In the company’s excellent post ‘Chaos Engineering Is Not Just Tools – It’s Culture’, Gremlin illustrates the importance of chaos being embraced by the whole organization – not just isolated teams.
“Make sure everyone has full access to all chaos and monitoring tools so anyone can see what experiments are running and halt them at any time. At no point should anyone run risky experiments without warning others. Though if someone breaks that rule – and some day, they will – everyone needs access to the kill switch. This is the practice of Chaos Engineering. Yes, each service team may curate its own documentation and architecture diagrams from the comfort of its own silo, yet these documents – as current as anyone can keep them – are no substitute for collaborative practice.”
- The Limitations of Chaos Engineering
While chaos is undoubtedly a great tool for improving the resilience of your system, it’s not a panacea. This is something that freelance solutions architect Mathias Lafeldt explains passionately in his Medium post ‘The Limitations of Chaos Engineering’.
The truth is, chaos may not always be the right fit for your company, and if you’re looking a balanced view on the practice’s limitations, you should definitely check out Lafeldt’s wise words of warning before jumping in.
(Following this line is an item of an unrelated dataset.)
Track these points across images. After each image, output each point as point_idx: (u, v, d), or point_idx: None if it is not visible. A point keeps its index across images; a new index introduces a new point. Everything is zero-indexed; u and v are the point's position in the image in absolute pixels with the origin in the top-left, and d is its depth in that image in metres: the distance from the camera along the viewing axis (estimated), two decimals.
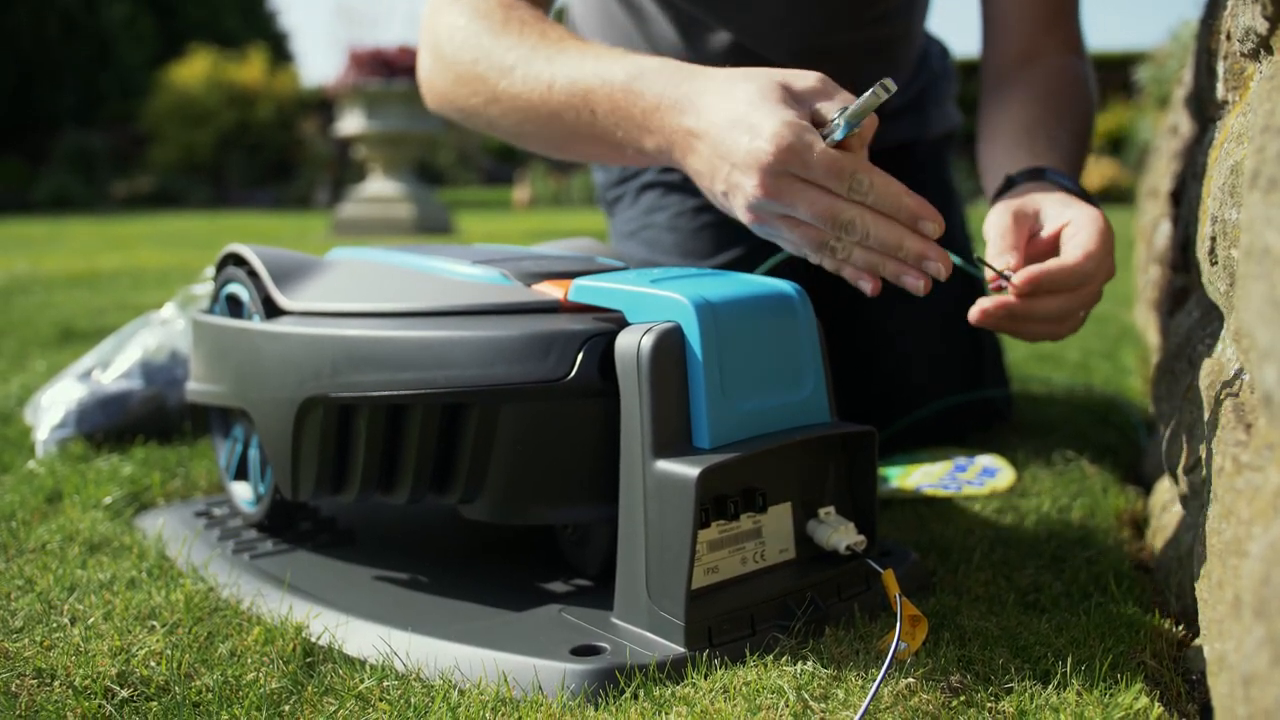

To be clear, Lafeldt is a chaos advocate – but, as he eloquently puts it, “Being an advocate of something doesn’t mean you should close your eyes to its downsides and limitations. In fact, the most skilled engineers are well aware of the pros and cons of their favorite tool or method, and consider them carefully. […] Chaos Engineering is a means to an end, not an end in itself. Experimenting on a distributed system is of great worth, but what matters, in the end, is the production service you aim to improve in the first place. Breaking things is a ton of fun, I can attest to that, but as long as you don’t feed results back – by fixing flaws, tweaking runbooks, training people – your chaos experiments are rarely more than a time killer.”
Chaos engineering isn’t just a buzzword – it’s here to stay, and every software engineer should, at the very least, be familiar the basics of proactive failure testing as means to create better, more robust, and more resilient systems. If you want to improve your knowledge, then you need to start reading. The blog posts and resources highlighted above are a great place to start your chaos journey, but you’ll need to keep exploring, keep reading, and eventually start seriously considering whether chaos can help you build the one thing your system needs most – resilience.